No Cathedral visit is complete without climbing the bell tower for a view of the city.

After visiting the Cathedral we were ready for lunch. We found an outdoor table on a nearby square.

Alcazar

“The Plaza del Triunfo forms the entrance to the Mudejar palace built by Pedro I (1350-69) on the site of the former Moorish Alcazar (fortress). Don’t mistake the Alcazar for a genuine Moorish palace like Granada’s Alhambra – it may look like one, and it was designed and built by Moorish workers brought in from Granada, but it was commissioned and paid for by a Christian king more than 100 years after the re-conquest of Seville. The palace is the official residence of the king and queen when they’re in town.” (Fodor’s Spain 2014)

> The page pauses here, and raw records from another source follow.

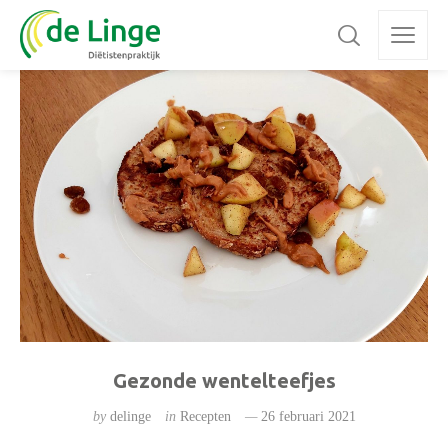
Gezonde wentelteefjes
by
delinge
in
Recepten
26 februari 2021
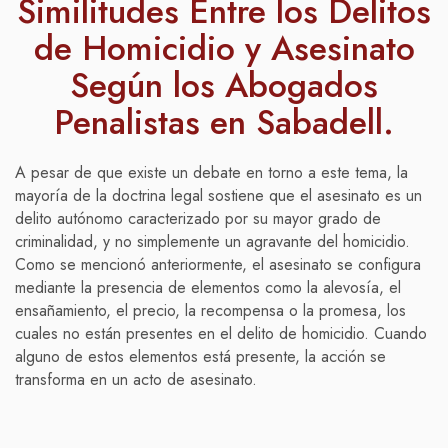
Similitudes Entre los Delitos
de Homicidio y Asesinato
Según los Abogados
Penalistas en Sabadell.
A pesar de que existe un debate en torno a este tema, la
mayoría de la doctrina legal sostiene que el asesinato es un
delito autónomo caracterizado por su mayor grado de
criminalidad, y no simplemente un agravante del homicidio.
Como se mencionó anteriormente, el asesinato se configura
mediante la presencia de elementos como la alevosía, el
ensañamiento, el precio, la recompensa o la promesa, los
cuales no están presentes en el delito de homicidio. Cuando
alguno de estos elementos está presente, la acción se
transforma en un acto de asesinato.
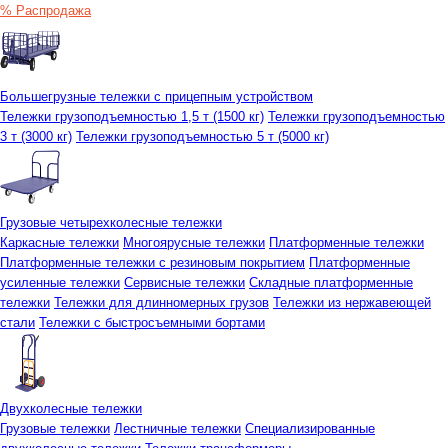
% Распродажа
Большегрузные тележки с прицепным устройством
Тележки грузоподъемностью 1,5 т (1500 кг)
Тележки грузоподъемностью
3 т (3000 кг)
Тележки грузоподъемностью 5 т (5000 кг)
Грузовые четырехколесные тележки
Каркасные тележки
Многоярусные тележки
Платформенные тележки
Платформенные тележки с резиновым покрытием
Платформенные
усиленные тележки
Сервисные тележки
Складные платформенные
тележки
Тележки для длинномерных грузов
Тележки из нержавеющей
стали
Тележки с быстросъемными бортами
Двухколесные тележки
Грузовые тележки
Лестничные тележки
Специализированные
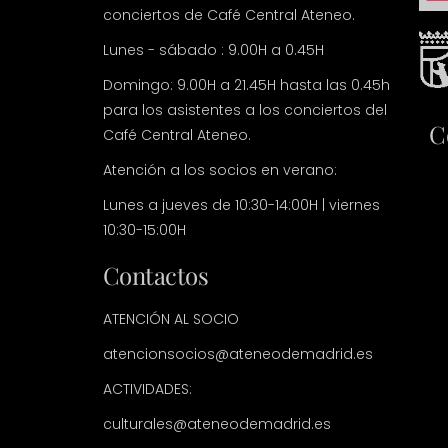
conciertos de Café Central Ateneo.
Lunes - sábado : 9.00H a 0.45H
Domingo: 9.00H a 21.45H hasta las 0.45h
para los asistentes a los conciertos del
C
Café Central Ateneo.
Atención a los socios en verano:
Lunes a jueves de 10:30-14:00H | viernes
10:30-15:00H
Contactos
ATENCIÓN AL SOCIO
atencionsocios@ateneodemadrid.es
ACTIVIDADES:
culturales@ateneodemadrid.es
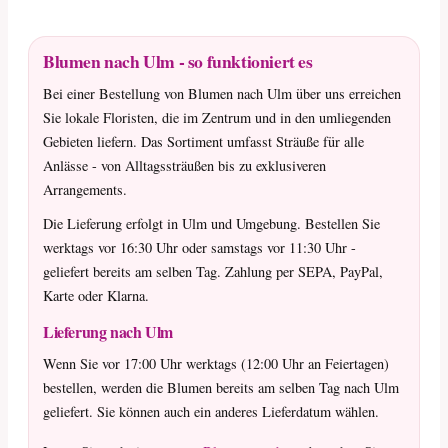
Blumen nach Ulm - so funktioniert es
Bei einer Bestellung von Blumen nach Ulm über uns erreichen
Sie lokale Floristen, die im Zentrum und in den umliegenden
Gebieten liefern. Das Sortiment umfasst Sträuße für alle
Anlässe - von Alltagssträußen bis zu exklusiveren
Arrangements.
Die Lieferung erfolgt in Ulm und Umgebung. Bestellen Sie
werktags vor 16:30 Uhr oder samstags vor 11:30 Uhr -
geliefert bereits am selben Tag. Zahlung per SEPA, PayPal,
Karte oder Klarna.
Lieferung nach Ulm
Wenn Sie vor 17:00 Uhr werktags (12:00 Uhr an Feiertagen)
bestellen, werden die Blumen bereits am selben Tag nach Ulm
geliefert. Sie können auch ein anderes Lieferdatum wählen.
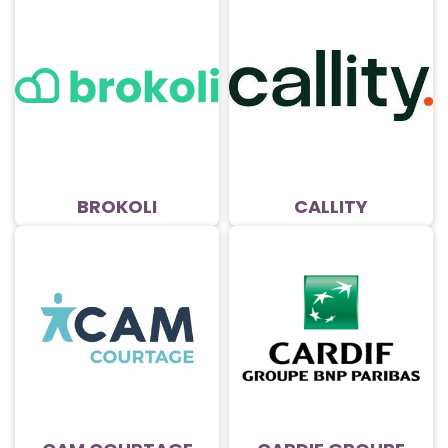
BROKOLI
CALLITY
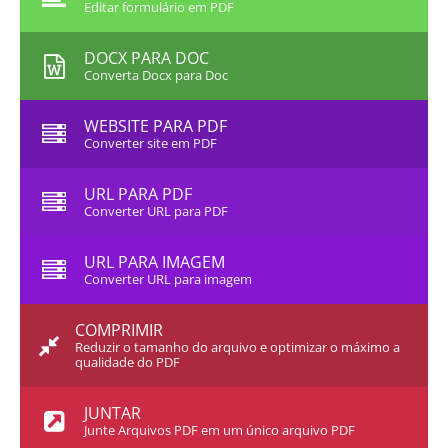
Editar formulário em PDF
DOCX PARA DOC
Converta Docx para Doc
WEBSITE PARA PDF
Converter site em PDF
URL PARA PDF
Converter URL para PDF
URL PARA IMAGEM
Converter URL para imagem
COMPRIMIR
Reduzir o tamanho do arquivo e optimizar o máximo a
qualidade do PDF
JUNTAR
Junte Arquivos PDF em um único arquivo PDF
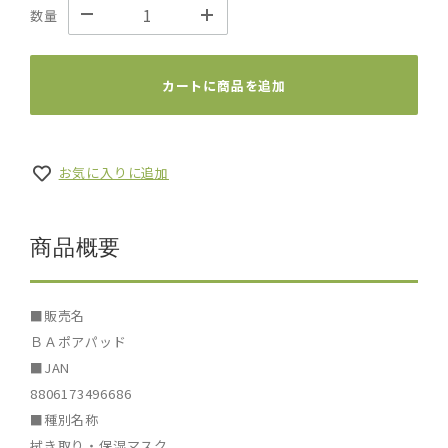
数量
カートに商品を追加
お気に入りに追加
商品概要
■販売名
ＢＡポアパッド
■JAN
8806173496686
■種別名称
拭き取り・保湿マスク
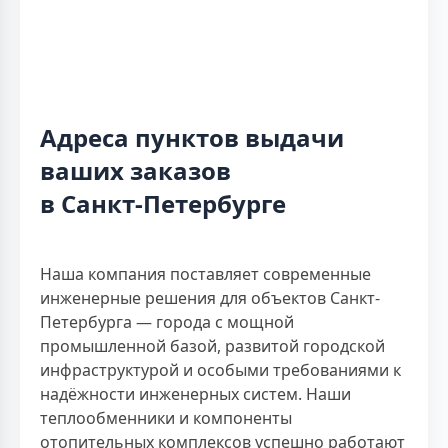
Адреса пунктов выдачи
ваших заказов
в Санкт-Петербурге
Наша компания поставляет современные
инженерные решения для объектов Санкт-
Петербурга — города с мощной
промышленной базой, развитой городской
инфраструктурой и особыми требованиями к
надёжности инженерных систем. Наши
теплообменники и компоненты
отопительных комплексов успешно работают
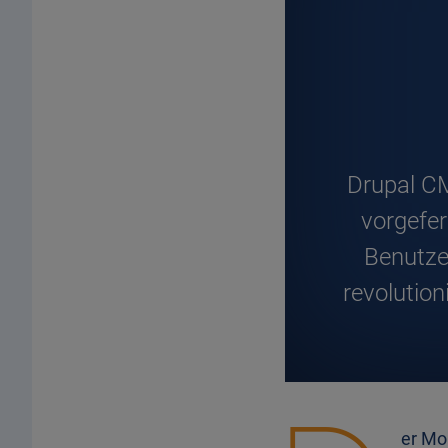
D
rupal CM
vorgefer
Benutze
revolutio
er Mo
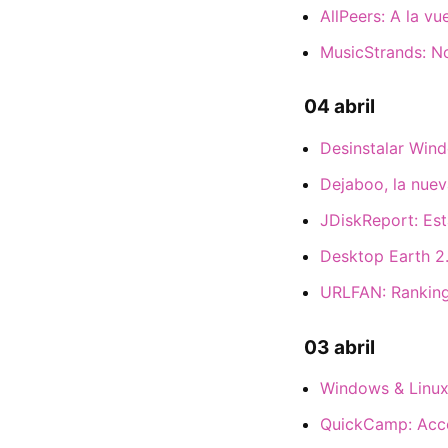
AllPeers: A la vu
MusicStrands: N
04 abril
Desinstalar Win
Dejaboo, la nueva
JDiskReport: Est
Desktop Earth 2.
URLFAN: Ranking
03 abril
Windows & Linux
QuickCamp: Acc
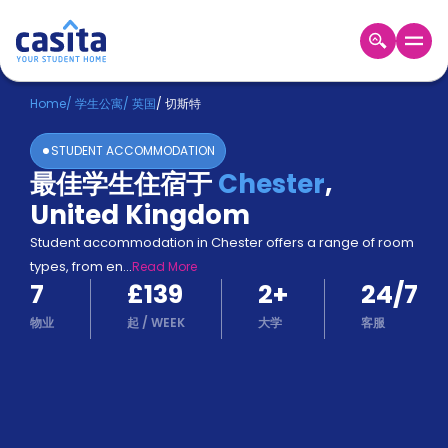
Home
ZH
GBP
Home
/
学生公寓
/
英国
/
切斯特
登
STUDENT ACCOMMODATION
入
最佳学生住宿于
Chester
,
Booking
United Kingdom
Accommodation
About
Student accommodation in Chester offers a range of room
us
types, from en
...
Read More
Blog
7
£139
2
+
24/7
Refer
And
物业
起
/
WEEK
大学
客服
Become
Earn
A
Partner
Help
and
Phone
Support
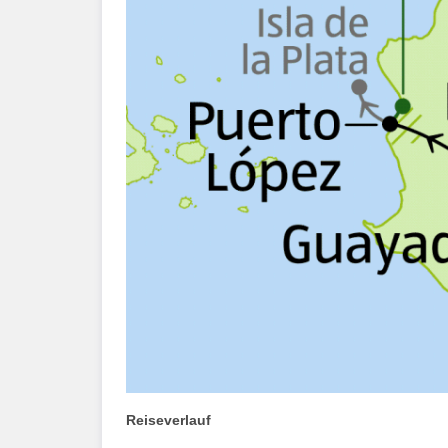
Reiseverlauf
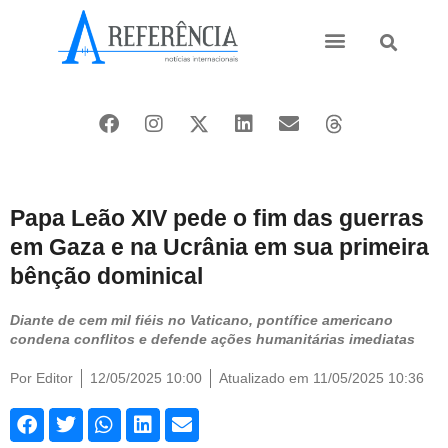
Ásia e Pacífico
Oriente Médio
Papa Leão XIV pede o fim das guerras
em Gaza e na Ucrânia em sua primeira
bênção dominical
Diante de cem mil fiéis no Vaticano, pontífice americano
condena conflitos e defende ações humanitárias imediatas
Por
Editor
12/05/2025 10:00
Atualizado em 11/05/2025 10:36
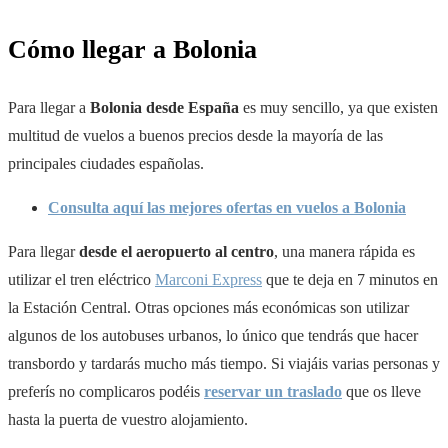
Cómo llegar a Bolonia
Para llegar a
Bolonia desde España
es muy sencillo, ya que existen
multitud de vuelos a buenos precios desde la mayoría de las
principales ciudades españolas.
Consulta aquí las mejores ofertas en vuelos a Bolonia
Para llegar
desde el aeropuerto al centro
, una manera rápida es
utilizar el tren eléctrico
Marconi Express
que te deja en 7 minutos en
la Estación Central. Otras opciones más económicas son utilizar
algunos de los autobuses urbanos, lo único que tendrás que hacer
transbordo y tardarás mucho más tiempo. Si viajáis varias personas y
preferís no complicaros podéis
reservar un traslado
que os lleve
hasta la puerta de vuestro alojamiento.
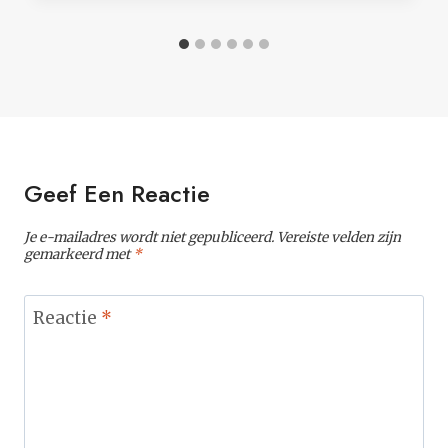
Geef Een Reactie
Je e-mailadres wordt niet gepubliceerd.
Vereiste velden zijn
gemarkeerd met
*
Reactie
*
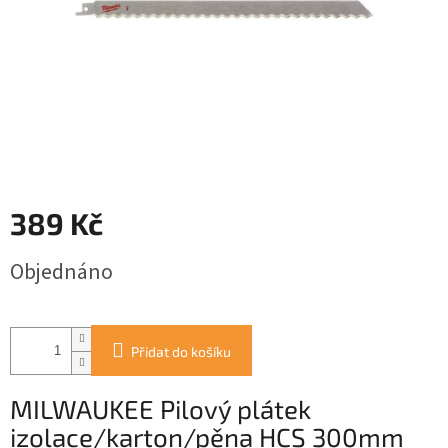
389 Kč
Měrná
Objednáno
cena:
Přidat do košíku
MILWAUKEE Pilový plátek
izolace/karton/pěna HCS 300mm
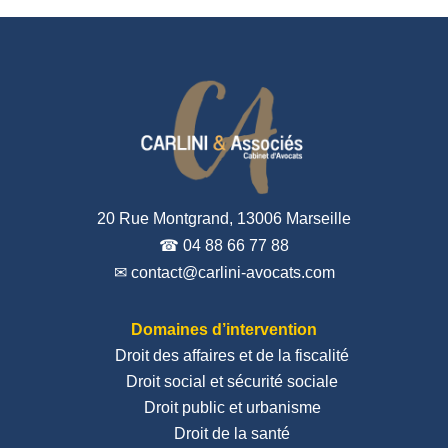
20 Rue Montgrand, 13006 Marseille
☎ 04 88 66 77 88
✉ contact@carlini-avocats.com
Domaines d’intervention
Droit des affaires et de la fiscalité
Droit social et sécurité sociale
Droit public et urbanisme
Droit de la santé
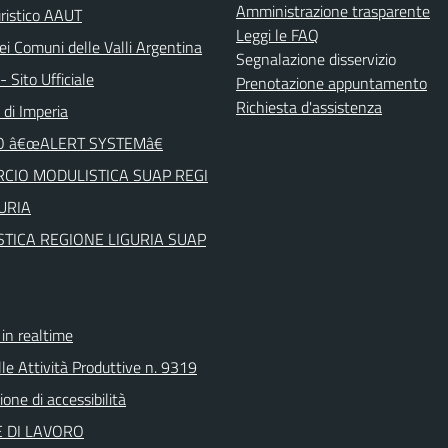
Amministrazione trasparente
uristico AAUT
Leggi le FAQ
ei Comuni delle Valli Argentina
Segnalazione disservizio
 Sito Ufficiale
Prenotazione appuntamento
Richiesta d'assistenza
 di Imperia
O â€œALERT SYSTEMâ€
CIO MODULISTICA SUAP REGI
URIA
TICA REGIONE LIGURIA SUAP
n realtime
le Attività Produttive n. 9319
ione di accessibilità
 DI LAVORO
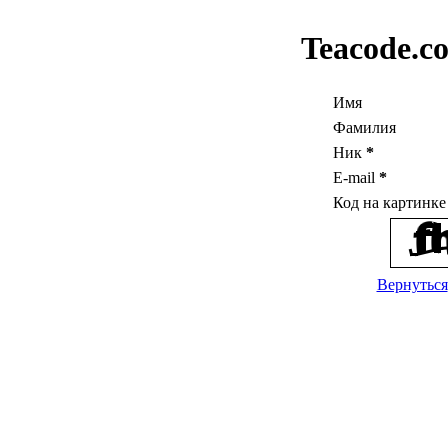
Teacode.c
Имя
Фамилия
Ник
*
E-mail
*
Код на картинк
Вернуться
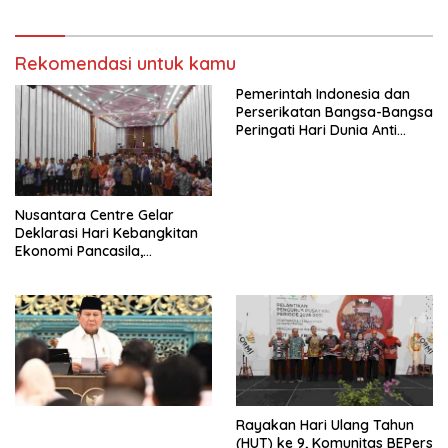
Protestan Soteria di
Perjuangan Koalisi Serikat
Indonesia Jemaat Pancaran
Pekerja–Partai Buruh untuk
Kasih Allah.
RUU Ketenagakerjaan Baru.
Rekomendasi untuk kamu
Pemerintah Indonesia dan
Perserikatan Bangsa-Bangsa
Peringati Hari Dunia Anti
Perdagangan Orang 2026
dengan Komitmen Baru
untuk Memberantas
Perdagangan Orang di Era
Nusantara Centre Gelar
Digital
Deklarasi Hari Kebangkitan
Ekonomi Pancasila,
Peluncuran Buku Soemitro
Djojohadikusumo Anti
Penjajahan (Pergolakan
Ekonomi Politik Indonesia) &
Simposium Nasional “Urgensi
Undang-Undang
Perekonomian Nasional dan
Kesejahteraan Sosial dalam
Menata Bangsa Menuju
Rayakan Hari Ulang Tahun
Indonesia Emas 2045”,
(HUT) ke 9, Komunitas BEPers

Patio del Leon (Courtyard of the Lion).

Here are some other photos taken at Seville’s Alcazar:

 

 

 

The baths at Seville’s Alcazar:

I have often found in visiting new cities that buying a ticket on a hop on/hop off bus tour is a good way to get oriented and get around the city. I found that the Red Seville Hop on/hop off was OK for getting oriented, but useless for getting around. At two separate points the bus stopped for what seemed like an inordinately long time. We realized that we could get where we wanted to go faster by walking than by waiting for the bus. Our hotel was across the river from the central historical area of town in the Triana area and we found that the sights we wanted to see were easily reached by foot.

Flamenco – Tablao El Arenal

Because we were tired, we decided to take a taxi to a Flamenco dinner show. This was a mistake. Our taxi driver picked us up, drove about 100 feet down the street, turned right into a street jammed with cars and we came to a dead stop. We then faced the question of should we get out and walk, or stay in the car and hope the traffic would clear. (It didn’t for a very long time.)

Although we arrived about 10 minutes late for the show, we didn’t miss much. We really enjoyed the energy of the dancers.

After the show, we walked back to our hotel and took this photo on the bridge:

Seville whetted our appetite to see and experience more of Spain. I definitely hope to return to Spain for an extended trip. For now, on to Gibraltar!

 

2 replies

  1. Keep the blog coming. Seville is a popular destination from the UK at present and the pictures show us why. Have fun.